**Exercise:** Give back exactly the lines of the material below, starting with the line with "L(w) = L(w^*) + \nabla" and going on through the line with "There are several".
*** Material to process Section Begins ***
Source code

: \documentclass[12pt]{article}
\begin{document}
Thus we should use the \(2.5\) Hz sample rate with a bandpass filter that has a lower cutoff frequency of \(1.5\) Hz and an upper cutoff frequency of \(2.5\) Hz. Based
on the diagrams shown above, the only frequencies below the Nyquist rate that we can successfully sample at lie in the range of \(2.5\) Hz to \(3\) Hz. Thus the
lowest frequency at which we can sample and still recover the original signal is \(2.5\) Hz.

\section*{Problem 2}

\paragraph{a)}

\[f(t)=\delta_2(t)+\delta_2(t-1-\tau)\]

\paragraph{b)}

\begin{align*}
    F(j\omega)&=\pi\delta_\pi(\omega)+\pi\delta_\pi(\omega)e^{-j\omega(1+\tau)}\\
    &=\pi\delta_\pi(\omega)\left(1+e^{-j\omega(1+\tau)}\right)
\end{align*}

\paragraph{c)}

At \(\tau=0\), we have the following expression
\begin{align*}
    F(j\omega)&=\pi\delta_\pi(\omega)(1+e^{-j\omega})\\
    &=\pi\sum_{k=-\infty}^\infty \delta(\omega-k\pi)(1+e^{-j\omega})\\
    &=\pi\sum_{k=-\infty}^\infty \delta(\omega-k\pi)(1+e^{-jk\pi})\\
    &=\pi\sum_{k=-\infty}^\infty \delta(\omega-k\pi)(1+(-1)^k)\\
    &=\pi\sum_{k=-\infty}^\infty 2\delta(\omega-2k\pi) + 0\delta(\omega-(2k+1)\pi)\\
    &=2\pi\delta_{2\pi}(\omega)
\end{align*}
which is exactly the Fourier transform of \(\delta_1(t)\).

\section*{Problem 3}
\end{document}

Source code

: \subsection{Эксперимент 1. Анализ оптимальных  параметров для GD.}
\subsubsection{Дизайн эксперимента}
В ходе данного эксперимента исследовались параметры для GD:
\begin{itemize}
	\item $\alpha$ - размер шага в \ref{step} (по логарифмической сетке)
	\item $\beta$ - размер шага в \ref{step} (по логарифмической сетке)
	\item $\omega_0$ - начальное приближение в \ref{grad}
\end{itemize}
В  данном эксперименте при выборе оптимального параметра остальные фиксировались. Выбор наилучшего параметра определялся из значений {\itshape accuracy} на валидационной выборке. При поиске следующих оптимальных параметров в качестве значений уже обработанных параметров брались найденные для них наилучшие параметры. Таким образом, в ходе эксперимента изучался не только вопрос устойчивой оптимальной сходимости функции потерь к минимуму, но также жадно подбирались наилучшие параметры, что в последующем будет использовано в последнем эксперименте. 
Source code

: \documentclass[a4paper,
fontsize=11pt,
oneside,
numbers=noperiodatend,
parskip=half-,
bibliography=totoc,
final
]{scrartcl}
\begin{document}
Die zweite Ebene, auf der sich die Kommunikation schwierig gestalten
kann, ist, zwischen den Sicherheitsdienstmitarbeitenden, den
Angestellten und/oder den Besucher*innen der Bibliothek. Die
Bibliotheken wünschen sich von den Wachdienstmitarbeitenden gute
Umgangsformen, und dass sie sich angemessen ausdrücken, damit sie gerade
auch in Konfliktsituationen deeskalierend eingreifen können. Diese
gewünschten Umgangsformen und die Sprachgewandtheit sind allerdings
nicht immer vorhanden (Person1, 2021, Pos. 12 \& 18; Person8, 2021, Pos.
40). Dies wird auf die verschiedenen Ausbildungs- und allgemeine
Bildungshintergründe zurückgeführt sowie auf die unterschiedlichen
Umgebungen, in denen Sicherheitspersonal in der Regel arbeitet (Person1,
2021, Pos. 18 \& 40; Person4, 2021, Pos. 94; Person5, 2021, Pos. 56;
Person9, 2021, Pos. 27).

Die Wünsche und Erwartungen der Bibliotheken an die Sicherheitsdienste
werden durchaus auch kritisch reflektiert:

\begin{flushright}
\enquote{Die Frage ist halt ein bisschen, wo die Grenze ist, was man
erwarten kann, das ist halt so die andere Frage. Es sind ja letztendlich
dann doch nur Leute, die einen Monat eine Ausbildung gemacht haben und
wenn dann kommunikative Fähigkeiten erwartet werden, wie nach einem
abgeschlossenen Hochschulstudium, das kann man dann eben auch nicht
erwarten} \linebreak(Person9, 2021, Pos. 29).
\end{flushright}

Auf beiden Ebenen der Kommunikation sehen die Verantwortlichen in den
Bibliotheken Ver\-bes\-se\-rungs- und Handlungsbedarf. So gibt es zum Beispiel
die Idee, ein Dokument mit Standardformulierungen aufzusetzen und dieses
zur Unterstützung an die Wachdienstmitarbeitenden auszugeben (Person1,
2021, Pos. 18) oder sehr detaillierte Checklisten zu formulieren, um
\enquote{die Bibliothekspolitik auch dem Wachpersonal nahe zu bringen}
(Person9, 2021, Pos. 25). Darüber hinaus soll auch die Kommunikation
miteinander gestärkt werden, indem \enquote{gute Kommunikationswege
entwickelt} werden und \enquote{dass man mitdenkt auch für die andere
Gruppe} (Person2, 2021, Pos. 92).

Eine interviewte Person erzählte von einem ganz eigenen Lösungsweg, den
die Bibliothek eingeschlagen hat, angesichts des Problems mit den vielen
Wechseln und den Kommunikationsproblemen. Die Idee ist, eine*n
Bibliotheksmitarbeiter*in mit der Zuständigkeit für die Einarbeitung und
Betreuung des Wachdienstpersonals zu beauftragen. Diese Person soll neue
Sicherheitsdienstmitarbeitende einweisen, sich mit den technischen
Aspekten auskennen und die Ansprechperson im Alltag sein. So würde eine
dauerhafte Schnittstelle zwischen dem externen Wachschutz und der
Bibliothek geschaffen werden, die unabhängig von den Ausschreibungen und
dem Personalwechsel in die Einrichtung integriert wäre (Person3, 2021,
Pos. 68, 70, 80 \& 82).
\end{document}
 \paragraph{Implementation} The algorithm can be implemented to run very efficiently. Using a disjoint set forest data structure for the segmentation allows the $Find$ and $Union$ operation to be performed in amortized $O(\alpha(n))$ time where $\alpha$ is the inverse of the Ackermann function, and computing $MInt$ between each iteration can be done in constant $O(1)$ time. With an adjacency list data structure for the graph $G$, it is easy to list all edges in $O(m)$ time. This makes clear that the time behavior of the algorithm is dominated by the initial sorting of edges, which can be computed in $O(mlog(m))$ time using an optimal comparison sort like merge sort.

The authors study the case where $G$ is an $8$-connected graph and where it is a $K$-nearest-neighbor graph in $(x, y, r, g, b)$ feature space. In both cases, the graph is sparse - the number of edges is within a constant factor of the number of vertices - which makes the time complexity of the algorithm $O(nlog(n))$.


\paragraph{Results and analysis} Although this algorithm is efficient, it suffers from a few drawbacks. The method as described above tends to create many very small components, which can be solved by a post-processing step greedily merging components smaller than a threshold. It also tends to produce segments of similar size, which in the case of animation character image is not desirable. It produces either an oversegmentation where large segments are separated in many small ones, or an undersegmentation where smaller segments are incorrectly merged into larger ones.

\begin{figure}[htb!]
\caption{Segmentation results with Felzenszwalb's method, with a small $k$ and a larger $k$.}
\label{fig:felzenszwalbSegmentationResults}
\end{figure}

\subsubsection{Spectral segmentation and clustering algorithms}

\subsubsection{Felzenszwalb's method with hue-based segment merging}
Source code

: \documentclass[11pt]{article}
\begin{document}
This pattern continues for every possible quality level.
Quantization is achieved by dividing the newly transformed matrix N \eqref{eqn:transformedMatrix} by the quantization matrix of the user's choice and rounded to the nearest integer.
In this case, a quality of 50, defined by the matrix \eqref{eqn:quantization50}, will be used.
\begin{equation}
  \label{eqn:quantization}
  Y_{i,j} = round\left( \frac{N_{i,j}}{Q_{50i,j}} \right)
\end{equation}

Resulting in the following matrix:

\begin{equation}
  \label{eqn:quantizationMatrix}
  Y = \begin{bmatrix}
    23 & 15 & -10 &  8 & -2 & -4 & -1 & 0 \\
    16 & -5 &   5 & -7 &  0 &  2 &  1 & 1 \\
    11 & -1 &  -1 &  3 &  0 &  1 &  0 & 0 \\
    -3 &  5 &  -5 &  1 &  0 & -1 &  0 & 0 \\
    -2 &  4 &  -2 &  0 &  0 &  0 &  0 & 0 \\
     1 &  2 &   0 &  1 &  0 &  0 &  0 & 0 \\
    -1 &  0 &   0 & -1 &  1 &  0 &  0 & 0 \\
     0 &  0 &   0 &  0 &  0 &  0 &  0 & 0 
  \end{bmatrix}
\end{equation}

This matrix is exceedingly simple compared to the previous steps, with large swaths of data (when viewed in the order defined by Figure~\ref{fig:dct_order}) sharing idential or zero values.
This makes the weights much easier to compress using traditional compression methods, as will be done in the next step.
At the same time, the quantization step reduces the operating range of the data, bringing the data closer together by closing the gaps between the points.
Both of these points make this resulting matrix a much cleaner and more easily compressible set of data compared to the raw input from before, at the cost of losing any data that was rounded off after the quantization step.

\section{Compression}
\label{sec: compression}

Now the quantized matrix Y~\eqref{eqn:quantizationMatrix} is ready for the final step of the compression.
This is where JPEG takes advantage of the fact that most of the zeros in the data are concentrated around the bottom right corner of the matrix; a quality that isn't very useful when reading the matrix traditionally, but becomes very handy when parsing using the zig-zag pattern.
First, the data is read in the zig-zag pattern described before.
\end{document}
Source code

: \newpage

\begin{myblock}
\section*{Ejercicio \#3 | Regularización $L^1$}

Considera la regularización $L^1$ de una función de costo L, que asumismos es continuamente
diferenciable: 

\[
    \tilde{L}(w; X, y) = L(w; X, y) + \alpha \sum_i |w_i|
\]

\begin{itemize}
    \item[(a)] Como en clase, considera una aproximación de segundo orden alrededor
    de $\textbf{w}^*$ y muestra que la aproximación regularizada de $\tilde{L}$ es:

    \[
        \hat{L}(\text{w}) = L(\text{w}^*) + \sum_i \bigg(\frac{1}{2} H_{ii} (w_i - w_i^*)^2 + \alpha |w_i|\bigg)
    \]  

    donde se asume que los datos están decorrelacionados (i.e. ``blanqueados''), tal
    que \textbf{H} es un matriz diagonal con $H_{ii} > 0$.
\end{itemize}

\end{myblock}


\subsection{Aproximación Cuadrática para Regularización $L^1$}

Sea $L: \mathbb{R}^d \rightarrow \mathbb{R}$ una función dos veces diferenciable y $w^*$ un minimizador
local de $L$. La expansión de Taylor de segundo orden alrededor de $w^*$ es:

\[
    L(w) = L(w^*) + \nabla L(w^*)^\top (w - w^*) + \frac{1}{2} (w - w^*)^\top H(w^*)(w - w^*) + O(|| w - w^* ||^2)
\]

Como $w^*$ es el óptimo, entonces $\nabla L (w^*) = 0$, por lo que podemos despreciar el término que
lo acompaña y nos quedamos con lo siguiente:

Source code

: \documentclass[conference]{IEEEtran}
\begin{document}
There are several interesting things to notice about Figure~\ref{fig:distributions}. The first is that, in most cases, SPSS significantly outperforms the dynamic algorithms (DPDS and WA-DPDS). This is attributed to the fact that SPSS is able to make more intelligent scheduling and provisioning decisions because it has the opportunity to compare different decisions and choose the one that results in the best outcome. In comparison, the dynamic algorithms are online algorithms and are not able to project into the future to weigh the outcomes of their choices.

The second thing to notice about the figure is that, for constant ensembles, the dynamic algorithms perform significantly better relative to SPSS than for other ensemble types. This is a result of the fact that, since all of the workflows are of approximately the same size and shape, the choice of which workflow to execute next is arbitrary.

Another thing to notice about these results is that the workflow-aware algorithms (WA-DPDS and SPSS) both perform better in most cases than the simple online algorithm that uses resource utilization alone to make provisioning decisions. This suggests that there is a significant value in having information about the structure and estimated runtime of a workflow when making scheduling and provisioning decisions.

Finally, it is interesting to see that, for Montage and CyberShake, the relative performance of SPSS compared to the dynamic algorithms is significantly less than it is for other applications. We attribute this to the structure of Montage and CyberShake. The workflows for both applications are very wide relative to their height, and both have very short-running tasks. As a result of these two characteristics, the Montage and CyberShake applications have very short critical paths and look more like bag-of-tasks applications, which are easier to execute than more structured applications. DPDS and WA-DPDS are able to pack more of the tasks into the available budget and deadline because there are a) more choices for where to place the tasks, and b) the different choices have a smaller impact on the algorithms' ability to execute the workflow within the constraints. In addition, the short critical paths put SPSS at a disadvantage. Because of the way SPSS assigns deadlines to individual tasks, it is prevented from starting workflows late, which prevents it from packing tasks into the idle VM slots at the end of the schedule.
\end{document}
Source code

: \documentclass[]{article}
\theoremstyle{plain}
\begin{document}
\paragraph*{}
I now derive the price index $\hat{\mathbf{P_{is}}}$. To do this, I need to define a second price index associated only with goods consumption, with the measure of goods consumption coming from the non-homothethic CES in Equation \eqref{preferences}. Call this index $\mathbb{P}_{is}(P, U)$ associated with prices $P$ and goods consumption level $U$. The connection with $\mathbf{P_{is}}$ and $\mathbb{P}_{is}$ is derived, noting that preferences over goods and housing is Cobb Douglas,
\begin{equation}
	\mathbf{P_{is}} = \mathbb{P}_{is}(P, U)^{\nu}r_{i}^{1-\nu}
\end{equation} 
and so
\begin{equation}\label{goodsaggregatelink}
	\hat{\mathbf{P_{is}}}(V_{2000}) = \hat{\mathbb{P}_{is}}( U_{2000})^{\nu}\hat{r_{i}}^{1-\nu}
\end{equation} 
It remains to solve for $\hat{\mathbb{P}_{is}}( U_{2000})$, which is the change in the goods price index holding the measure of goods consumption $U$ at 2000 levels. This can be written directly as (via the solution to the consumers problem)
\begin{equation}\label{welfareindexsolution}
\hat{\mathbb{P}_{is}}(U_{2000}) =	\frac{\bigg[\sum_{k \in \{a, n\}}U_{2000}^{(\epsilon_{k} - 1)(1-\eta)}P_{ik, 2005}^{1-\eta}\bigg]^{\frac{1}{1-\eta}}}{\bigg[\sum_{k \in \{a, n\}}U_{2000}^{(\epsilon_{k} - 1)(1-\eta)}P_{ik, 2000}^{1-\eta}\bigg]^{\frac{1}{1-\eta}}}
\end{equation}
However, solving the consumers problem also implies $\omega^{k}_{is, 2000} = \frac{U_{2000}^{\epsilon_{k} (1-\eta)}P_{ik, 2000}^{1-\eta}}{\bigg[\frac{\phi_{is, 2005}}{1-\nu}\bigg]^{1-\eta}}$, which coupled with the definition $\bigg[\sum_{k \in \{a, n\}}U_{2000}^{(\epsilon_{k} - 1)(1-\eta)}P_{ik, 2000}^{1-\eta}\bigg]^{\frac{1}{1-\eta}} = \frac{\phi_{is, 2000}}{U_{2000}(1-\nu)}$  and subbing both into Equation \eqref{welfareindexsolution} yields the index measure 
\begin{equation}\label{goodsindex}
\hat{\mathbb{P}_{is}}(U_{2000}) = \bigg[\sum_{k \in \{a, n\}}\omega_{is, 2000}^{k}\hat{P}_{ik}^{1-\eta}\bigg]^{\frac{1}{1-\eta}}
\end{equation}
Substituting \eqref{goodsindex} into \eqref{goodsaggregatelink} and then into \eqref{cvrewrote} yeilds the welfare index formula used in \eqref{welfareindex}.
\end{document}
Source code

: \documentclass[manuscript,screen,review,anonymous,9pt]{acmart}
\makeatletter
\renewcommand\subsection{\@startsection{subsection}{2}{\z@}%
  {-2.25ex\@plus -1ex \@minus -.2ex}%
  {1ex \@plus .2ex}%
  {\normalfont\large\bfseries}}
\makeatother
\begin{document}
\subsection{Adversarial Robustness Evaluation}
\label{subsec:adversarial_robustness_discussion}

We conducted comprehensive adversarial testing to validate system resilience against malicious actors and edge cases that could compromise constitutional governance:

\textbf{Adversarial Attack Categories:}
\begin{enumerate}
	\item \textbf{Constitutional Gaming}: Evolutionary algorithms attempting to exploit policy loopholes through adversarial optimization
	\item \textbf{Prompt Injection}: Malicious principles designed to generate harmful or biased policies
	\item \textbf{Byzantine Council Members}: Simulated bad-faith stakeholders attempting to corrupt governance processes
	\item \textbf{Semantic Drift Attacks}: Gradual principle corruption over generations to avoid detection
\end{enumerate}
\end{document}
*** Material to process Section Ends ***
**Exercise answer:**
    L(w) = L(w^*) + \nabla L(w^*)^\top (w - w^*) + \frac{1}{2} (w - w^*)^\top H(w^*)(w - w^*) + O(|| w - w^* ||^2)
\]

Como $w^*$ es el óptimo, entonces $\nabla L (w^*) = 0$, por lo que podemos despreciar el término que
lo acompaña y nos quedamos con lo siguiente:

Source code

: \documentclass[conference]{IEEEtran}
\begin{document}
There are several interesting things to notice about Figure~\ref{fig:distributions}. The first is that, in most cases, SPSS significantly outperforms the dynamic algorithms (DPDS and WA-DPDS). This is attributed to the fact that SPSS is able to make more intelligent scheduling and provisioning decisions because it has the opportunity to compare different decisions and choose the one that results in the best outcome. In comparison, the dynamic algorithms are online algorithms and are not able to project into the future to weigh the outcomes of their choices.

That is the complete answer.